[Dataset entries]
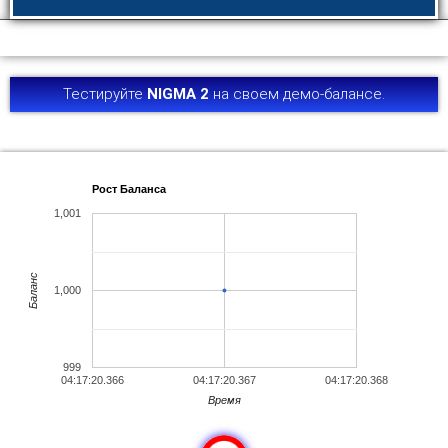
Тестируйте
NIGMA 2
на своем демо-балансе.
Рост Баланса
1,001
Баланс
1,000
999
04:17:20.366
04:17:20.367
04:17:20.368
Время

WHAT THE TASK ASKS. The response should repeat every entry above exactly and include none of the pictures.

ANSWER TO THIS TASK.
Тестируйте
NIGMA 2
на своем демо-балансе.
Рост Баланса
1,001
Баланс
1,000
999
04:17:20.366
04:17:20.367
04:17:20.368
Время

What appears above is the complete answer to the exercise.